[抜粋本文]:
>>>>
日本では、コロナを「5類感染症」に引き下げる検討が進んでいる。急にこの話で盛り上がっている。病床逼迫に追われての措置にすぎない。ただ、別の大きなリスクを抱えている――。
5類に下げるのはいいが、コロナを季節性インフルエンザ扱いにしたところ、後続の変異で悪性化・劇症化した場合、上級に再度上げる(戻す)のは容易でないし、大混乱を引き起こす。
感染症の動態的変化を想定せずに、現状を固定化した定義づけほど危ないことはない。余地を残すためにも、スタンバイ状態というニュートラル(中間モード)が必要だ。日本の制度枠組みそれ自体の硬直化が大問題であって、思考硬直化がもっと深刻な大問題だ。
それに比べて、コロナはかなり賢い。擬人化したコロナ目線はこんな感じではないかと――。
インフルエンザに化けよう。人間どもにインフルエンザ扱いしてもらうが、タダのインフルエンザじゃない。何よりも季節性がなく、年中無休でやる。じわじわと量の拡張で質の進化を図る。長期戦に持ち込む。人類との共存合意を取り付けさえすれば、種の進化が実現できる。
短中期政策は、ポストデルタ世代への進化。
<<<<
[エントリ一覧]:
>>>>
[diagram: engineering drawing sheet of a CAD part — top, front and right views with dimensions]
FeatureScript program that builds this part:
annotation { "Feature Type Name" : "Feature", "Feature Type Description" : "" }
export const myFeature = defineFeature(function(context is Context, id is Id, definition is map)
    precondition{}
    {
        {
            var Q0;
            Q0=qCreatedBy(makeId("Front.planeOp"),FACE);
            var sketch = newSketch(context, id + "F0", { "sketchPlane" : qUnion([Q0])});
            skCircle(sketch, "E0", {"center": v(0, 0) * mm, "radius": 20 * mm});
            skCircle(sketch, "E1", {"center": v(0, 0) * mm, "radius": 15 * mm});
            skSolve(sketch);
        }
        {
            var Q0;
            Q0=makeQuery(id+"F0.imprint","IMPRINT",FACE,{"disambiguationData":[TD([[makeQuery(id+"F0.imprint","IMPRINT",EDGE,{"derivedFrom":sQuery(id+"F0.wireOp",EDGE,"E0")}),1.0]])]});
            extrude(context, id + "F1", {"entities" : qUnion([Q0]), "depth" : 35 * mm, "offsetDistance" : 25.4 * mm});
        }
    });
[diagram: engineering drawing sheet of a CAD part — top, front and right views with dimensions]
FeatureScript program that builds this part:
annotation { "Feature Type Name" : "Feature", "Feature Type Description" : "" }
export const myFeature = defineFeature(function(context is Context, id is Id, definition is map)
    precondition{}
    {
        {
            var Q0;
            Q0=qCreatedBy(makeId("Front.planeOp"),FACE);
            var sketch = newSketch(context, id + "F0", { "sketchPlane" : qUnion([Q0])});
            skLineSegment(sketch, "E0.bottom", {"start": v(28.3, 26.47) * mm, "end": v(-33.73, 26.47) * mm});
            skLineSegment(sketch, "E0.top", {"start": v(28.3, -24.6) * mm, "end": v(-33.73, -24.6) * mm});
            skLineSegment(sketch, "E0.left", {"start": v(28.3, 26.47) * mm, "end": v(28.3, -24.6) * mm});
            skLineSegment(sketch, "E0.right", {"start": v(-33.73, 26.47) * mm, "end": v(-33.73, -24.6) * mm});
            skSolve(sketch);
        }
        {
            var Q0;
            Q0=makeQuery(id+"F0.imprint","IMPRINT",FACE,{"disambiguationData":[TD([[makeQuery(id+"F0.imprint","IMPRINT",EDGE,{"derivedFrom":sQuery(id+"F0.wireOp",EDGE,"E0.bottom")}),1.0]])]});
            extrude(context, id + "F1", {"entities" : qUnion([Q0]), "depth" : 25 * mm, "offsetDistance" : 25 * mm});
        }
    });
<<<<
[作業項目]:
抜粋本文の「5類に下げるのはいいが、コロ」から「短中期政策は、ポストデルタ世代への進化。」までの範囲を、「長期戦」を「持久戦」に置き換えて書き直せ。 エントリは抜粋本文とは別個の資料である。

[解答]:
5類に下げるのはいいが、コロナを季節性インフルエンザ扱いにしたところ、後続の変異で悪性化・劇症化した場合、上級に再度上げる(戻す)のは容易でないし、大混乱を引き起こす。
感染症の動態的変化を想定せずに、現状を固定化した定義づけほど危ないことはない。余地を残すためにも、スタンバイ状態というニュートラル(中間モード)が必要だ。日本の制度枠組みそれ自体の硬直化が大問題であって、思考硬直化がもっと深刻な大問題だ。
それに比べて、コロナはかなり賢い。擬人化したコロナ目線はこんな感じではないかと――。
インフルエンザに化けよう。人間どもにインフルエンザ扱いしてもらうが、タダのインフルエンザじゃない。何よりも季節性がなく、年中無休でやる。じわじわと量の拡張で質の進化を図る。持久戦に持ち込む。人類との共存合意を取り付けさえすれば、種の進化が実現できる。
短中期政策は、ポストデルタ世代への進化。